Comment by imiric

1 month ago

> By the time you get to day two, each turn costs tens of thousands of input tokens

This behavior surprised me when I started using LLMs, since it's so counterintuitive.

Why does every interaction require submitting and processing all data in the current session up until that point? Surely there must be a way for the context to be stored server-side, and referenced and augmented by each subsequent interaction. Could this data be compressed in a way to keep the most important bits, and garbage collect everything else? Could there be different compression techniques depending on the type of conversation? Similar to the domain-specific memories and episodic memory mentioned in the article. Could "snapshots" be supported, so that the user can explore branching paths in the session history? Some of this is possible by manually managing context, but it's too cumbersome.

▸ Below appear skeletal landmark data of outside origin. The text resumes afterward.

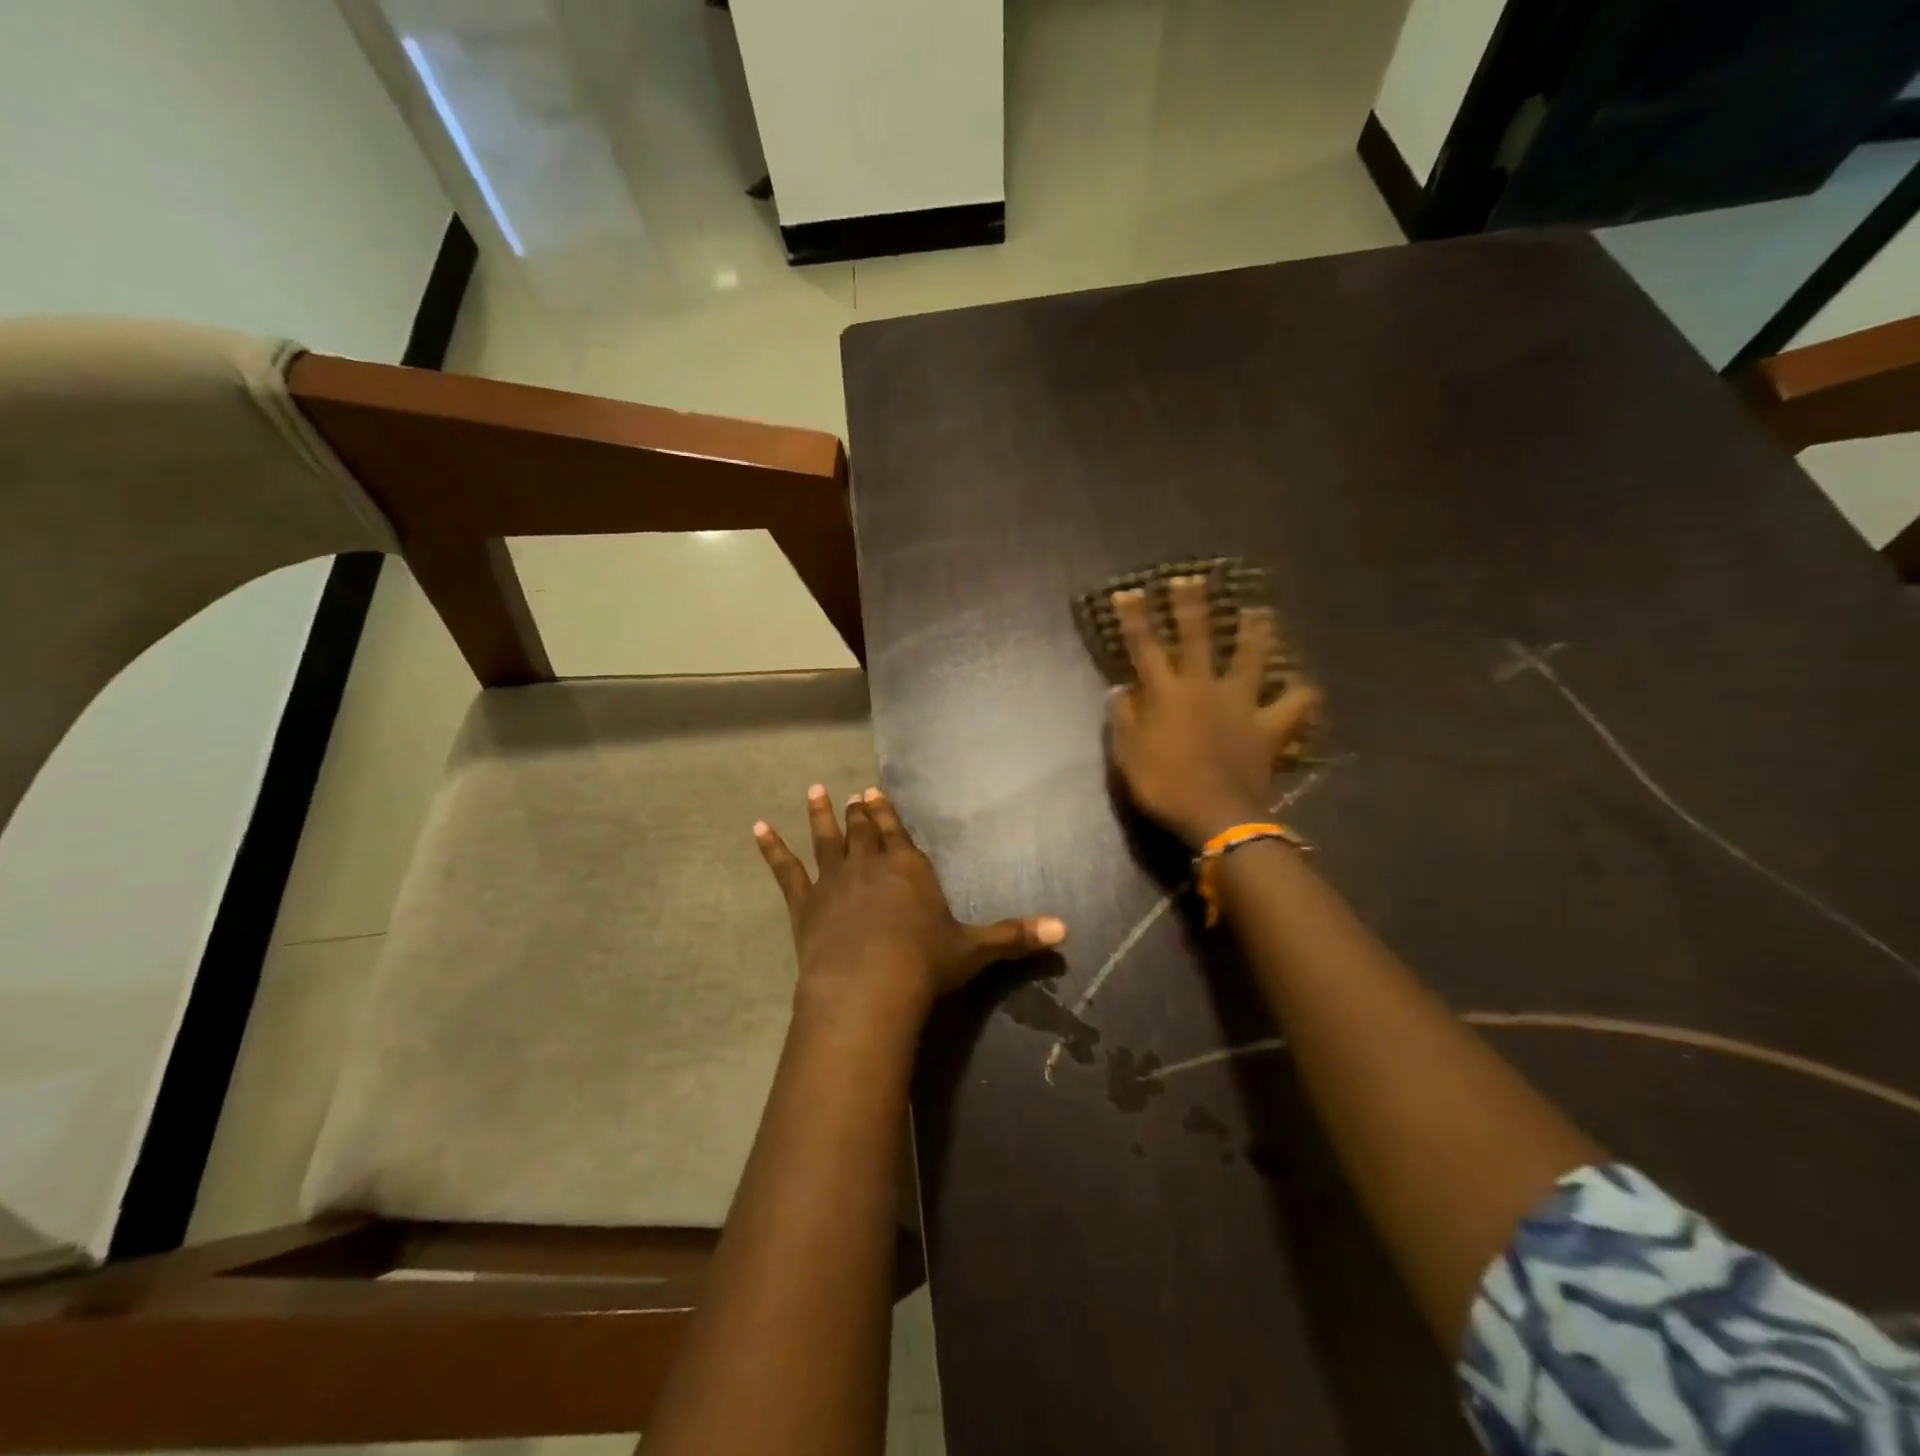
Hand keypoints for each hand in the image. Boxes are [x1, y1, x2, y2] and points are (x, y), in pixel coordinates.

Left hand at [755, 785, 1066, 1025]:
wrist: (868, 986)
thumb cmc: (924, 964)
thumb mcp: (974, 950)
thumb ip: (1015, 936)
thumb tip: (1067, 929)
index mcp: (909, 868)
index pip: (898, 831)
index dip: (888, 812)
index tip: (875, 793)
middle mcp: (871, 863)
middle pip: (864, 830)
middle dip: (859, 812)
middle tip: (851, 794)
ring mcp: (834, 880)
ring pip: (826, 838)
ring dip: (820, 815)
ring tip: (813, 791)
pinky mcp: (804, 903)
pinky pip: (785, 869)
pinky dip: (771, 848)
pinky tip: (757, 828)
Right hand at [1107, 576, 1322, 847]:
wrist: (1216, 814)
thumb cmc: (1164, 785)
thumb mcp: (1127, 756)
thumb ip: (1124, 719)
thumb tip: (1120, 689)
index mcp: (1166, 693)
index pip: (1145, 647)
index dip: (1135, 618)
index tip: (1129, 592)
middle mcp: (1203, 687)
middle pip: (1198, 637)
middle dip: (1192, 605)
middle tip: (1192, 578)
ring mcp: (1240, 703)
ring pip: (1251, 658)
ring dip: (1255, 632)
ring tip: (1260, 612)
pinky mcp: (1268, 726)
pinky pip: (1293, 705)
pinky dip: (1300, 694)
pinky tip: (1303, 685)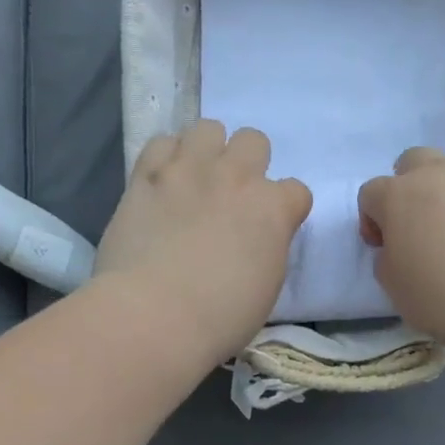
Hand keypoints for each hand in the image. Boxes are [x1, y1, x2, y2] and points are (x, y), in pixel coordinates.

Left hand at [94, 121, 311, 363]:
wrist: (154, 315)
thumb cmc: (220, 316)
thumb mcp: (268, 286)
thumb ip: (269, 247)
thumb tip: (257, 237)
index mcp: (274, 208)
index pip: (296, 190)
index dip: (285, 209)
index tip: (271, 228)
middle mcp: (236, 176)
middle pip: (254, 140)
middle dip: (248, 162)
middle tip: (231, 194)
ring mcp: (190, 170)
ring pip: (208, 127)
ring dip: (206, 149)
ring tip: (194, 178)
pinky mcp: (147, 175)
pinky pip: (161, 142)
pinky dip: (165, 157)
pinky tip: (162, 181)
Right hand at [357, 149, 444, 357]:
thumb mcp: (400, 294)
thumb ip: (389, 264)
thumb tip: (396, 250)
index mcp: (398, 197)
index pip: (370, 193)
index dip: (373, 220)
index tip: (386, 248)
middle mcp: (437, 173)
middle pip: (412, 162)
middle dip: (411, 186)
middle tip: (424, 224)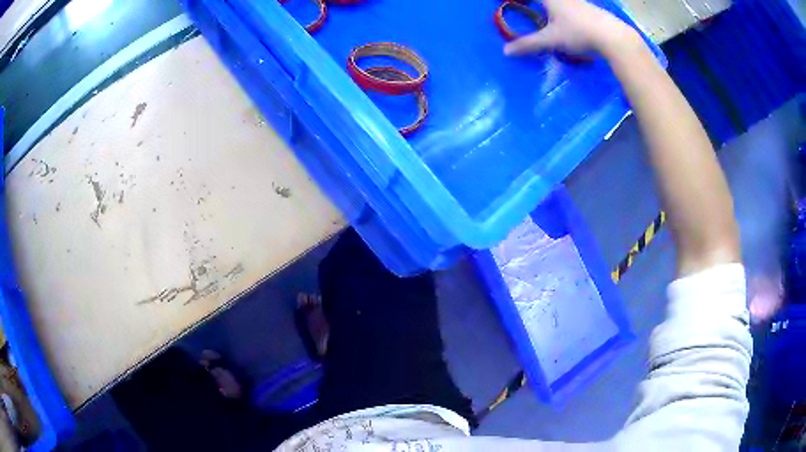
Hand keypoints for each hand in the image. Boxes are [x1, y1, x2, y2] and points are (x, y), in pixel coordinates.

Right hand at [503, 0, 637, 56]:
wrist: (615, 38)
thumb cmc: (579, 33)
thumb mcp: (552, 40)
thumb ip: (529, 44)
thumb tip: (506, 51)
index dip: (520, 0)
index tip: (512, 3)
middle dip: (536, 4)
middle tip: (529, 7)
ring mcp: (580, 2)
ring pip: (562, 2)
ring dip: (552, 7)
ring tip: (547, 15)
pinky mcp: (592, 10)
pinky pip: (574, 6)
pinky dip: (566, 11)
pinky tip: (569, 21)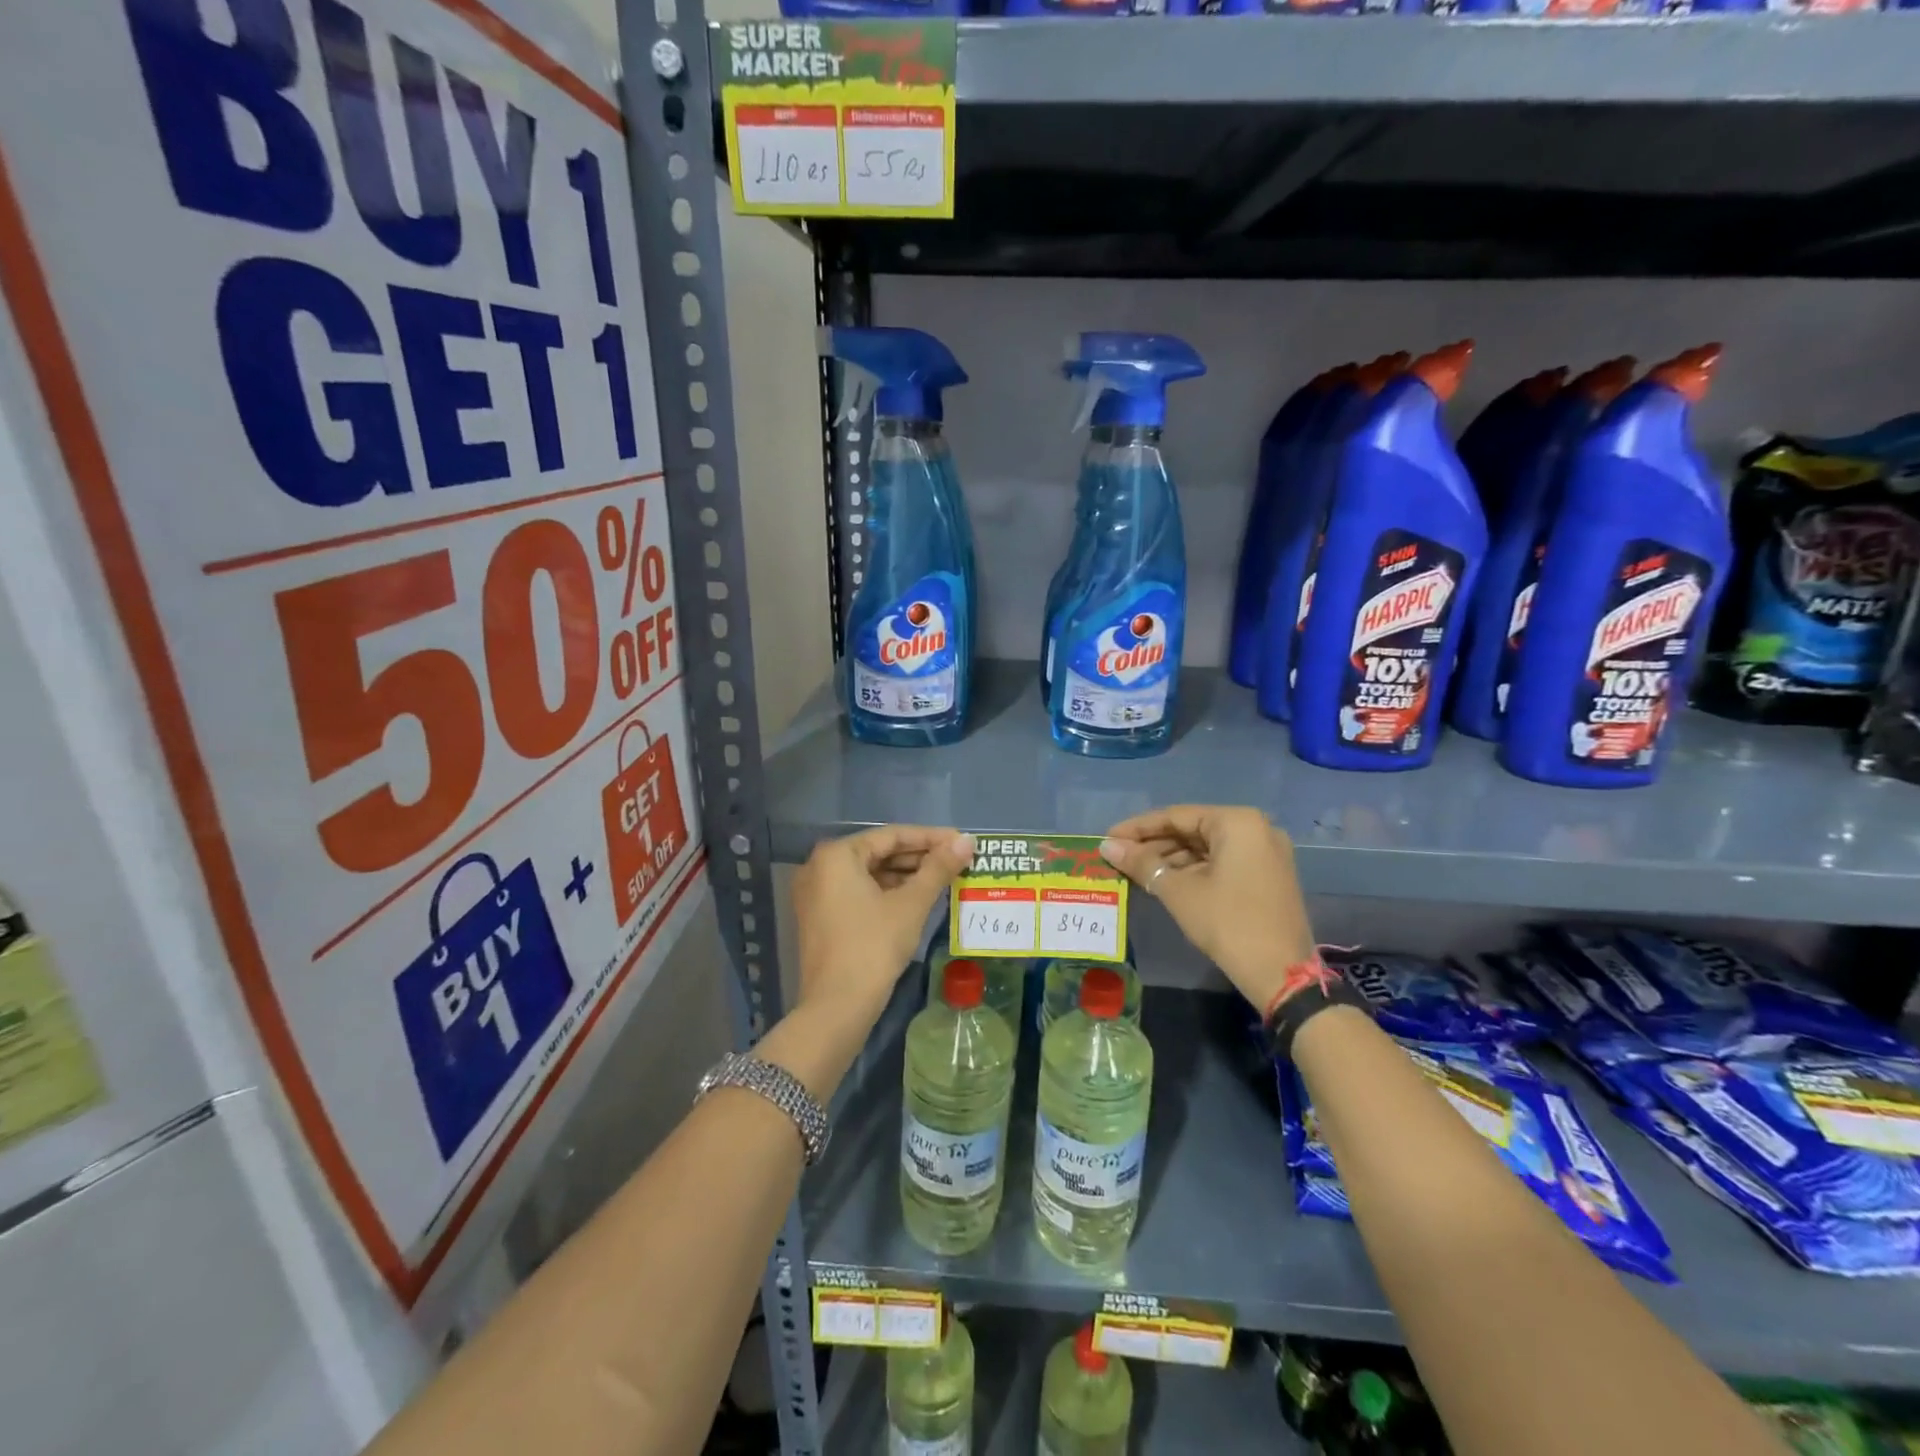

Why are all these relatively simple engineering problems still unsolved?

7 comments

imiric

iamjackg 1 month ago

It's not unsolved, at least not the first part of your question. In fact it is a feature offered by all main LLM providers!

- https://platform.openai.com/docs/guides/prompt-caching

- https://platform.claude.com/docs/en/build-with-claude/prompt...

- https://ai.google.dev/gemini-api/docs/caching

imiric 1 month ago
Ah, that's good to know, thanks.
But then why is there compounding token usage in the article's trivial solution? Is it just a matter of using the cache correctly?
- StevenWaterman 1 month ago
  
  Cached tokens are cheaper (90% discount ish) but not free
  
  2 replies →
igravious 1 month ago
dumb question, but is prompt caching available to Claude Code … ?
- stavros 1 month ago
  
  If you're using the API, yes. If you have a subscription, you don't care, as you aren't billed per prompt (you just have a limit).